L’histoire dictée par la loi

December 24, 2011 § Leave a comment

Est-ce qu’il appartient au Parlement ou à la justice de définir la vérité historique ?

On est en droit de se poser la question. D’autant plus quand les décisions prises sont instrumentalisées dans un but électoraliste. C’est ce que pense notamment le premier ministre turc, qui estime que Nicolas Sarkozy joue sur «la haine du musulman et du Turc», qui révèle selon lui « à quel point le racisme, la discrimination et l’islamophobie ont atteint des dimensions dangereuses en France et en Europe».

En effet, pourquoi remettre cette bombe sur le tapis, quand l’Assemblée a déjà tranché le débat en 2001, en reconnaissant l’existence d’un “génocide arménien”, sinon à des fins électoralistes. Le vote récent qui vise cette fois  à « pénaliser » la négation des crimes (empêchant ainsi tout débat possible sur la question) comme c’est actuellement le cas pour le génocide juif, ravive le débat sur la question des « lois mémorielles », et le rapport entre histoire et législation.

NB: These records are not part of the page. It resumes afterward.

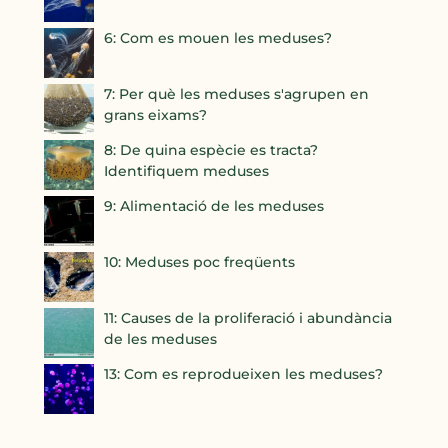
6: Com es mouen les meduses?
7: Per què les meduses s'agrupen en
grans eixams?
8: De quina espècie es tracta?
Identifiquem meduses
9: Alimentació de les meduses
10: Meduses poc freqüents
11: Causes de la proliferació i abundància
de les meduses
13: Com es reprodueixen les meduses?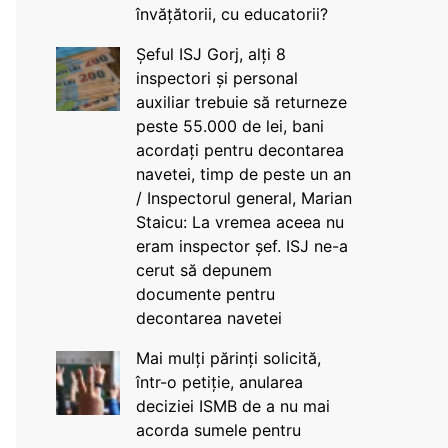
învățătorii, cu educatorii?
Șeful ISJ Gorj, alți 8
inspectori și personal
auxiliar trebuie să returneze
peste 55.000 de lei, bani
acordați pentru decontarea
navetei, timp de peste un an
/ Inspectorul general, Marian
Staicu: La vremea aceea nu
eram inspector șef. ISJ ne-a
cerut să depunem
documente pentru
decontarea navetei
Mai mulți părinți solicită,
într-o petiție, anularea
deciziei ISMB de a nu mai
acorda sumele pentru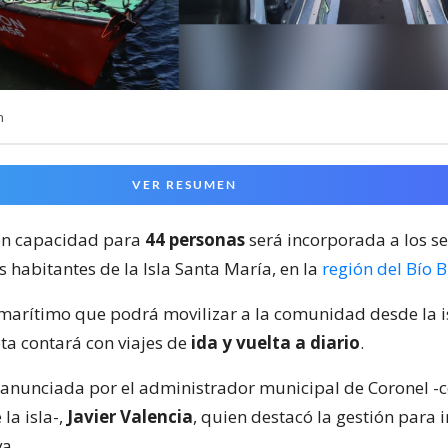
n
VER RESUMEN
on capacidad para
44 personas
será incorporada a los se
s habitantes de la Isla Santa María, en la
región del Bío B
 marítimo que podrá movilizar a la comunidad desde la is
a contará con viajes de
ida y vuelta a diario
.
e anunciada por el administrador municipal de Coronel -
la isla-,
Javier Valencia
, quien destacó la gestión para 
va.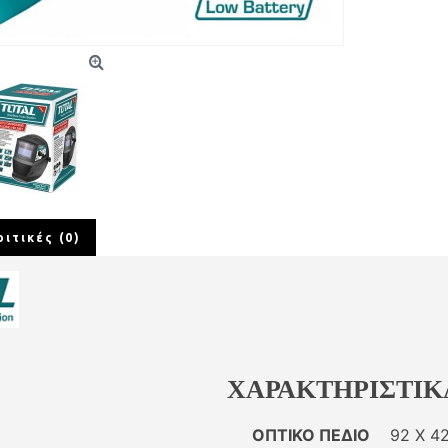
ριτικές (0)
ΧΑΡΑΚΤΗΡΙΣΤΙΚ
ΟΠΤΙΚΟ ΠΕΔΙΟ
92 Χ 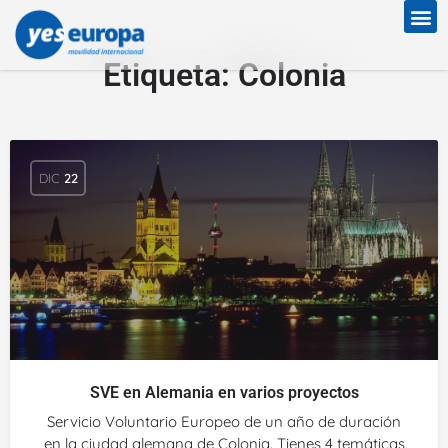
Etiqueta:
Colonia
DIC
22
SVE en Alemania en varios proyectos
Servicio Voluntario Europeo de un año de duración
en la ciudad alemana de Colonia. Tienes 4 temáticas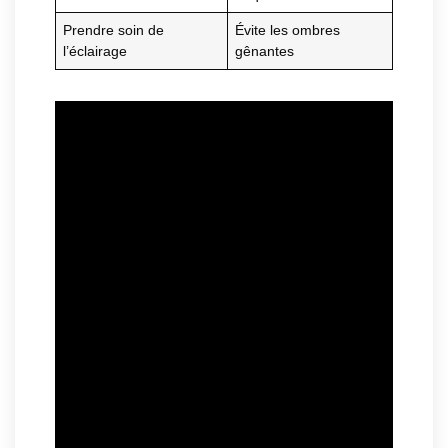
Prendre soin de
Évite les ombres
l’éclairage
gênantes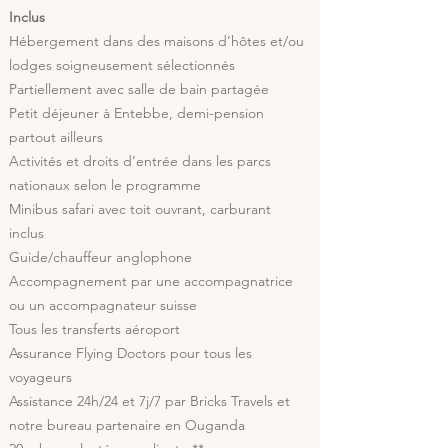
Inclus
Hébergement dans des maisons d’hôtes et/ou
lodges soigneusement sélectionnés
Partiellement avec salle de bain partagée
Petit déjeuner à Entebbe, demi-pension
partout ailleurs
Activités et droits d’entrée dans les parcs
nationaux selon le programme
Minibus safari avec toit ouvrant, carburant
inclus
Guide/chauffeur anglophone
Accompagnement par une accompagnatrice
ou un accompagnateur suisse
Tous les transferts aéroport
Assurance Flying Doctors pour tous les
voyageurs
Assistance 24h/24 et 7j/7 par Bricks Travels et
notre bureau partenaire en Ouganda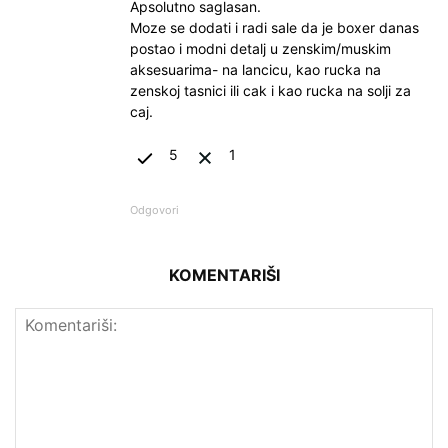
Apsolutno saglasan.
Moze se dodati i radi sale da je boxer danas
postao i modni detalj u zenskim/muskim
aksesuarima- na lancicu, kao rucka na
zenskoj tasnici ili cak i kao rucka na solji za
caj.
5
1
Odgovori
KOMENTARIŠI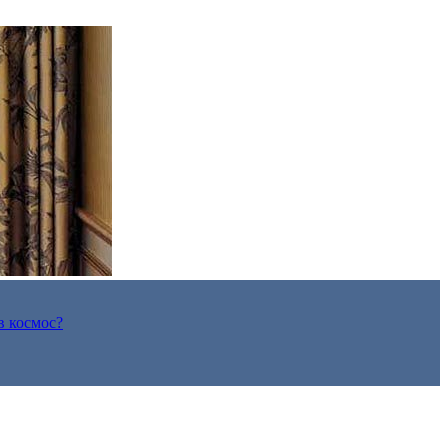
в космос?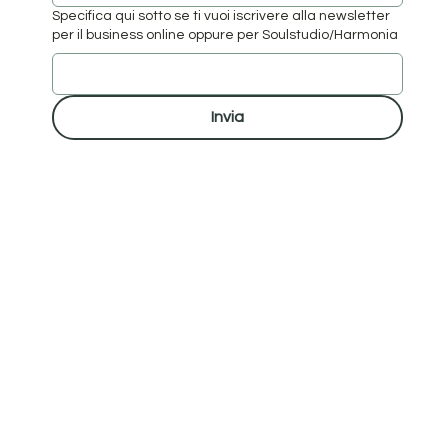
Specifica qui sotto se ti vuoi iscrivere alla newsletter
per il business online oppure per Soulstudio/Harmonia
Invia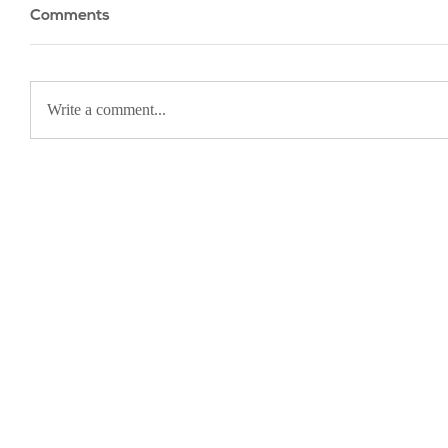
Comments
Write a comment...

Caroline Fourest écrit dans Le Monde :

Des historiens, comme Pierre Nora, dénoncent une nouvelle dérive dite des “lois mémorielles”. Leur inquiétude est justifiée. Il est toujours risqué de voir l’histoire dictée par la loi.

Elle écrit plus loin : Sans doute est-ce à la justice internationale de proclamer si l’épuration ethnique visant les Arméniens relève du “génocide”.

Ivan Rioufol dans son blog sur le site du Figaro estime que « la France n’a pas de leçon à donner à la Turquie ».

« ce n’est pas au parlement de faire l’histoire. »

Encore une « loi mémorielle qui revient, une fois de plus, à limiter la liberté d’expression et à pénaliser un délit d’opinion. »

Désaccords au sein même du camp Sarkozy et de son gouvernement. Alain Juppé, ministre des Affaires étrangères, trouve que cette proposition de loi «n’était pas opportune».

Le socialiste Jean-Christophe Cambadélis estime, quant à lui, que « Sarkozy ridiculise la France ».

Jean-Pierre Chevènement, candidat MRC à l’élection présidentielle, écrit pour sa part dans un communiqué.

“Les lois mémorielles, qu’elles soient de repentance ou d’ingérence, portent en elles-mêmes atteinte à la liberté d’expression, c’est-à-dire à la République elle-même”.

Il ajoute: “Le texte voté hier par l’Assemblée nationale porte la marque chez les partis de la perte du sens de l’intérêt national et de la capitulation face aux lobbies”.

Les lois mémorielles peuvent en effet poser problème mais on ne peut pas pour autant exclure la question de la mémoire du débat national.